**DIRECTIONS:**
Word for word, restate all of the data shown below.

[Data items]
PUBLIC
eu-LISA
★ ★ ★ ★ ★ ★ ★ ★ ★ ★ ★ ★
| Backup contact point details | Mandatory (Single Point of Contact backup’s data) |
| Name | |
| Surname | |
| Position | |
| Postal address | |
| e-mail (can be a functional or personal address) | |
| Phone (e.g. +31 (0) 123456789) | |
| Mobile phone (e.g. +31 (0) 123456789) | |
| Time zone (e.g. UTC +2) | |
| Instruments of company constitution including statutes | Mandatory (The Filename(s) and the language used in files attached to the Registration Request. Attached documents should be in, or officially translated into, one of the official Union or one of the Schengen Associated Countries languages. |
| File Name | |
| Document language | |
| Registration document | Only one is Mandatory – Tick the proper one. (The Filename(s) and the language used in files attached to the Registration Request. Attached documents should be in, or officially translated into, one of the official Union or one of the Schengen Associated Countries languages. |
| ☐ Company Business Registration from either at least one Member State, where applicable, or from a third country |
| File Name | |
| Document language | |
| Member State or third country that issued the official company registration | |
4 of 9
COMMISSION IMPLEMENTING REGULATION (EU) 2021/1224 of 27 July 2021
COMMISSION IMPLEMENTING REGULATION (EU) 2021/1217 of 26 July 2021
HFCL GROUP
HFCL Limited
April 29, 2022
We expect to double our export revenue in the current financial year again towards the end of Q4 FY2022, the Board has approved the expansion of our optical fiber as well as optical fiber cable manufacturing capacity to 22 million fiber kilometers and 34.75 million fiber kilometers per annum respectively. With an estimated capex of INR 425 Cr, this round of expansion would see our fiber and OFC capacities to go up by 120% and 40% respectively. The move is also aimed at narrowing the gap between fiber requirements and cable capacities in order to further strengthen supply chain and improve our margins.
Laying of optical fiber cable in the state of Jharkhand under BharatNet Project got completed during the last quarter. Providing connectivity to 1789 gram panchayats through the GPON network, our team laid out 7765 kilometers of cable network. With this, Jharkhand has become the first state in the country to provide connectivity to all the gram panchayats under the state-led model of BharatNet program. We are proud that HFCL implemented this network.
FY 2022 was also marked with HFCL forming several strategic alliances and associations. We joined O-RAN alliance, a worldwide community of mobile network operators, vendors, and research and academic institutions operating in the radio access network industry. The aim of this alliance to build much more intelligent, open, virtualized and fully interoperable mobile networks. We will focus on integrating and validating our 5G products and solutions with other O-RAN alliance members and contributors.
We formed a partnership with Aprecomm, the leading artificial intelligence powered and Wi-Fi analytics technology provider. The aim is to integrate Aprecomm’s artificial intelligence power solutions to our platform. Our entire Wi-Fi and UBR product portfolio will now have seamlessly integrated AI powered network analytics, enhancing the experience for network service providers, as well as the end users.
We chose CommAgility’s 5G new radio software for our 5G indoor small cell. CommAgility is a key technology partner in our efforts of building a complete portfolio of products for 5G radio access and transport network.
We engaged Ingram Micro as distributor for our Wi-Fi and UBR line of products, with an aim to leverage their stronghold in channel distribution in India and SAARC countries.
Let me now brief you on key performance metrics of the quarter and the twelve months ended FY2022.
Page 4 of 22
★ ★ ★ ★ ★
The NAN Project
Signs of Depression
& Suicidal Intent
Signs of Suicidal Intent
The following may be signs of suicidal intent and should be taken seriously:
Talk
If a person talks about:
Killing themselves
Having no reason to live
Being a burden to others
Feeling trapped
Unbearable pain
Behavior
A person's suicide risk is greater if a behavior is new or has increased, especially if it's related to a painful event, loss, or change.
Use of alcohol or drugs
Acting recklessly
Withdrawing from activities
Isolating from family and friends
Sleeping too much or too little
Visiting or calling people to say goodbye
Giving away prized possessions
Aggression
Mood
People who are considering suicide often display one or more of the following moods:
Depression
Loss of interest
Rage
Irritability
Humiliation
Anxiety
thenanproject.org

**RESULT OF THIS EXERCISE:**
PUBLIC
eu-LISA
★ ★ ★ ★ ★ ★ ★ ★ ★ ★ ★ ★
| Backup contact point details | Mandatory (Single Point of Contact backup’s data) |
| Name | |
| Surname | |
| Position | |
| Postal address | |
| e-mail (can be a functional or personal address) | |
| Phone (e.g. +31 (0) 123456789) | |
| Mobile phone (e.g. +31 (0) 123456789) | |
| Time zone (e.g. UTC +2) | |
| Instruments of company constitution including statutes | Mandatory (The Filename(s) and the language used in files attached to the Registration Request. Attached documents should be in, or officially translated into, one of the official Union or one of the Schengen Associated Countries languages. |
| File Name | |
| Document language | |
| Registration document | Only one is Mandatory – Tick the proper one. (The Filename(s) and the language used in files attached to the Registration Request. Attached documents should be in, or officially translated into, one of the official Union or one of the Schengen Associated Countries languages. |
| ☐ Company Business Registration from either at least one Member State, where applicable, or from a third country |
| File Name | |
| Document language | |
| Member State or third country that issued the official company registration | |
4 of 9
COMMISSION IMPLEMENTING REGULATION (EU) 2021/1224 of 27 July 2021
COMMISSION IMPLEMENTING REGULATION (EU) 2021/1217 of 26 July 2021
HFCL GROUP
HFCL Limited
April 29, 2022
We expect to double our export revenue in the current financial year again towards the end of Q4 FY2022, the Board has approved the expansion of our optical fiber as well as optical fiber cable manufacturing capacity to 22 million fiber kilometers and 34.75 million fiber kilometers per annum respectively. With an estimated capex of INR 425 Cr, this round of expansion would see our fiber and OFC capacities to go up by 120% and 40% respectively. The move is also aimed at narrowing the gap between fiber requirements and cable capacities in order to further strengthen supply chain and improve our margins.
Laying of optical fiber cable in the state of Jharkhand under BharatNet Project got completed during the last quarter. Providing connectivity to 1789 gram panchayats through the GPON network, our team laid out 7765 kilometers of cable network. With this, Jharkhand has become the first state in the country to provide connectivity to all the gram panchayats under the state-led model of BharatNet program. We are proud that HFCL implemented this network.
FY 2022 was also marked with HFCL forming several strategic alliances and associations. We joined O-RAN alliance, a worldwide community of mobile network operators, vendors, and research and academic institutions operating in the radio access network industry. The aim of this alliance to build much more intelligent, open, virtualized and fully interoperable mobile networks. We will focus on integrating and validating our 5G products and solutions with other O-RAN alliance members and contributors.
We formed a partnership with Aprecomm, the leading artificial intelligence powered and Wi-Fi analytics technology provider. The aim is to integrate Aprecomm’s artificial intelligence power solutions to our platform. Our entire Wi-Fi and UBR product portfolio will now have seamlessly integrated AI powered network analytics, enhancing the experience for network service providers, as well as the end users.
We chose CommAgility’s 5G new radio software for our 5G indoor small cell. CommAgility is a key technology partner in our efforts of building a complete portfolio of products for 5G radio access and transport network.
We engaged Ingram Micro as distributor for our Wi-Fi and UBR line of products, with an aim to leverage their stronghold in channel distribution in India and SAARC countries.
Let me now brief you on key performance metrics of the quarter and the twelve months ended FY2022.
Page 4 of 22
★ ★ ★ ★ ★
The NAN Project
Signs of Depression
& Suicidal Intent
Signs of Suicidal Intent
The following may be signs of suicidal intent and should be taken seriously:
Talk
If a person talks about:
Killing themselves
Having no reason to live
Being a burden to others
Feeling trapped
Unbearable pain
Behavior
A person's suicide risk is greater if a behavior is new or has increased, especially if it's related to a painful event, loss, or change.
Use of alcohol or drugs
Acting recklessly
Withdrawing from activities
Isolating from family and friends
Sleeping too much or too little
Visiting or calling people to say goodbye
Giving away prized possessions
Aggression
Mood
People who are considering suicide often display one or more of the following moods:
Depression
Loss of interest
Rage
Irritability
Humiliation
Anxiety
thenanproject.org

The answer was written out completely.